BD262“It takes discomfort in many instances for growth to manifest itself,” said Brian P. Diffily, partner and investment advisor representative with Granite Bridge Wealth located in Livingston, New Jersey. “One thing we noticed almost immediately from our clients was something they did all on their own: They took a self-evaluation of their own financial behavior. Their relationship with money has matured in the wake of 2020. It’s become healthier. And we love that.”

These highlights from recent surveys also demonstrate improved money habits:

• 53 percent of consumers report more savings in the past three months according to a Harris poll conducted on behalf of CIT bank and reported on CNBC.com
• 76 percent indicated they now have a household budget, according to a March 2021 report by Coinstar, and 46 percent said they will continue to “tighten the belt” post the pandemic

Warp Speed in Digital Trend Adaptation

Satya Nandella is the CEO of Microsoft told Wall Street investors in April 2020, “we’ve seen two years’ worth of digital transformation in two months” when quantifying the ramped-up usage of its online meeting program, Teams.

In another time comparison sure to make your head spin, Tom Puthiyamadam, consumer markets and digital products leader at PwC in Valhalla, New York, said the pandemic forced companies still deferring a warm embrace of the digital world to “condense” more than five years of adaptation into a six-month period.

It doesn’t appear as if digital trends will slow down anytime soon – if ever.

The mindset has shifted. Remote work is king. Digital connection is the thing, baby.

Or perhaps we should more astutely say that working in a digital environment will only continue to grow – especially in the financial services industry.

“Pre-pandemic, while investors conducted some financial transactions, such as bill payment, online, as many as two-thirds of investors preferred to meet with their advisors in-person, wrote Chris Sonzogni, director of advisors marketing at SmartAsset headquartered in New York, in a commentary for Think Advisor.com. “Today, investors are signaling that they’re not only comfortable discovering an advisor online, but also maintaining a relationship virtually.”

Sonzogni points to a 27 percent increase in “investors’ willingness to work remotely,” as documented by his firm’s advisor matching tool. In November 2020, 63 percent of investors told SmartAsset they were willing to work with an advisor in a remote capacity. Prior to the pandemic, the percentage of those willing to do so was less than half.

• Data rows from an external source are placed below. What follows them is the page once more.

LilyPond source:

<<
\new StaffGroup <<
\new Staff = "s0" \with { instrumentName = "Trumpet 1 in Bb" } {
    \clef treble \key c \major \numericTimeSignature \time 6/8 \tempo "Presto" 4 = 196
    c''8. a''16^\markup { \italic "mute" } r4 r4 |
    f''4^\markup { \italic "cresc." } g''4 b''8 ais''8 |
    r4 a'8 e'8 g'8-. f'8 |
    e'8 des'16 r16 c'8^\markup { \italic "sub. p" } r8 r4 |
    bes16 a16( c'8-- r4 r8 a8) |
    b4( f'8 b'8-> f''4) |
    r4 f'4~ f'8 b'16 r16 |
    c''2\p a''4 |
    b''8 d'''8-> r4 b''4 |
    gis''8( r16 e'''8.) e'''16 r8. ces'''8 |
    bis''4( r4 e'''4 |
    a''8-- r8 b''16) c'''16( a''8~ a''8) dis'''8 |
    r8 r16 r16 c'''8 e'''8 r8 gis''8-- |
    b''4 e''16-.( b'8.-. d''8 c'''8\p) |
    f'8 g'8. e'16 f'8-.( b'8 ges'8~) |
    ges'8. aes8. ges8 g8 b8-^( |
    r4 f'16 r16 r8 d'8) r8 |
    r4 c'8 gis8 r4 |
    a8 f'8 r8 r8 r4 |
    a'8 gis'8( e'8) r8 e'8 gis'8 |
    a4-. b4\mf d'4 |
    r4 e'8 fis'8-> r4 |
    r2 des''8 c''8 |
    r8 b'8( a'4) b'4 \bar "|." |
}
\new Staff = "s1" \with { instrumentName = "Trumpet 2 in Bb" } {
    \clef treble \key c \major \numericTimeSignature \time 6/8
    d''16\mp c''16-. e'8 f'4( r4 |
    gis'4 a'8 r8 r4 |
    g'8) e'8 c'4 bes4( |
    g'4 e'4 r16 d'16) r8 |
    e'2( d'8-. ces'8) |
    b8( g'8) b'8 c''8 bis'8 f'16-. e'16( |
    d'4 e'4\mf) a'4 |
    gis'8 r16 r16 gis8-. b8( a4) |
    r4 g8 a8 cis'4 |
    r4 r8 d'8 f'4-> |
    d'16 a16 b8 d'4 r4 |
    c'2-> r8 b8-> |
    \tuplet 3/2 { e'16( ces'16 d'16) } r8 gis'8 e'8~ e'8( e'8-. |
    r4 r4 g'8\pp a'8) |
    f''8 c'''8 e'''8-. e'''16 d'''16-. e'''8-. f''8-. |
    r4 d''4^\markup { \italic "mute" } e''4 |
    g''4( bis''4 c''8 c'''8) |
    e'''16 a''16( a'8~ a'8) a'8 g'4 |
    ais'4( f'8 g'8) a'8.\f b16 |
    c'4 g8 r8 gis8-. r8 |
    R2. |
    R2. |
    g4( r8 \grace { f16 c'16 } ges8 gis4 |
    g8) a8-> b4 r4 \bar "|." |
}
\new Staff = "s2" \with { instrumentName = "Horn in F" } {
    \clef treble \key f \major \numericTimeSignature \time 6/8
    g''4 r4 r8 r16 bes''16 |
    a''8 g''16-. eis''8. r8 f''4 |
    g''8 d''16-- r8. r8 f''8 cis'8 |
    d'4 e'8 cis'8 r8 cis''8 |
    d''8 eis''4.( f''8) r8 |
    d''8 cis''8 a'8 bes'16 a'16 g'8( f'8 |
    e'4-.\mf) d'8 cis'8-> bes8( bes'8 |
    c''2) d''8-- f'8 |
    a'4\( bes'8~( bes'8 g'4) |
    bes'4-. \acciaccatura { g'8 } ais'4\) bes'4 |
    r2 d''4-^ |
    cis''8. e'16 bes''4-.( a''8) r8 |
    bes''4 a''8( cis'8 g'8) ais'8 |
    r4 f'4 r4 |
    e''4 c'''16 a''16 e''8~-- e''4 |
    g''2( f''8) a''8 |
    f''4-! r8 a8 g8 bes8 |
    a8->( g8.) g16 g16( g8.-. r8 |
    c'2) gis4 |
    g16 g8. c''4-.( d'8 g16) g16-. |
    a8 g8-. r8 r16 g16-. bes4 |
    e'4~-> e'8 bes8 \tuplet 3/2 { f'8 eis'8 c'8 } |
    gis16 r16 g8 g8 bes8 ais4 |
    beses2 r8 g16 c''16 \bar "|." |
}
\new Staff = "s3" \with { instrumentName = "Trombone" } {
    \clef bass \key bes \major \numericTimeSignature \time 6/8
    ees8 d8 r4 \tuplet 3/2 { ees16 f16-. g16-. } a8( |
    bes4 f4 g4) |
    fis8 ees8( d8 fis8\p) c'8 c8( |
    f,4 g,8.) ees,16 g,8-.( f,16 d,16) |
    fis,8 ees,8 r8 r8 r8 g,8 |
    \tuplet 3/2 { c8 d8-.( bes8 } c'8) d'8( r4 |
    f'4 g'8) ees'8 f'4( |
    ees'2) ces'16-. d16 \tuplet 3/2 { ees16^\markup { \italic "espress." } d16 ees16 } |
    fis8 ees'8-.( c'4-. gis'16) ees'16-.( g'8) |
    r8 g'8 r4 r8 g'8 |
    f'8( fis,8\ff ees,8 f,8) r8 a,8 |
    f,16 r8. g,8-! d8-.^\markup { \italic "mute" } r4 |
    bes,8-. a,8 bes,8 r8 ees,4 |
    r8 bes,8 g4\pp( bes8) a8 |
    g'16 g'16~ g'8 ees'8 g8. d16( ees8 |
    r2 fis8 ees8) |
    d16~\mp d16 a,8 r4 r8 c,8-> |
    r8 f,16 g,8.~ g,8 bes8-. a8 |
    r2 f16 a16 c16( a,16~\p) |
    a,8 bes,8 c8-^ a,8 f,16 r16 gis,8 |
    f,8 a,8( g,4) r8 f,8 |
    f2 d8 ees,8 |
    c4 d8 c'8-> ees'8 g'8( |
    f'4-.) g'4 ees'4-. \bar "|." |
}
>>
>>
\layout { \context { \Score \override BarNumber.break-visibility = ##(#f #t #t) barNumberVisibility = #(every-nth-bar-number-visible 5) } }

Not only are clients more open to “remote-based” financial planning services, the industry itself has discovered that a brick and mortar office isn’t completely necessary.

“Companies have learned that they can successfully operate with remote labor,” said Chad Gordon, wealth advisor with GreenStar Adviors based in Centennial, Colorado. “At a minimum, companies can no longer say ‘remote doesn’t work for our industry.’”

Exodus from the City

RM 325With “remote work” still replacing “in office work,” more people are leaving the city behind. They aren’t necessarily opting for farm country, but they are drawn to smaller towns.

“There’s not necessarily a driving need to come into the office every single day,” said Rebecca Miller, co-founder of Dynamic Wealth Strategies in New York, New York, also noting that change of work venue may become more permanent allowing workers to live further from large cities. “This may bring additional vitality to local businesses in smaller towns – more opportunities for arts and entertainment, independent restaurants, shops and the ‘scene’ and vibrancy that ‘city people’ crave.”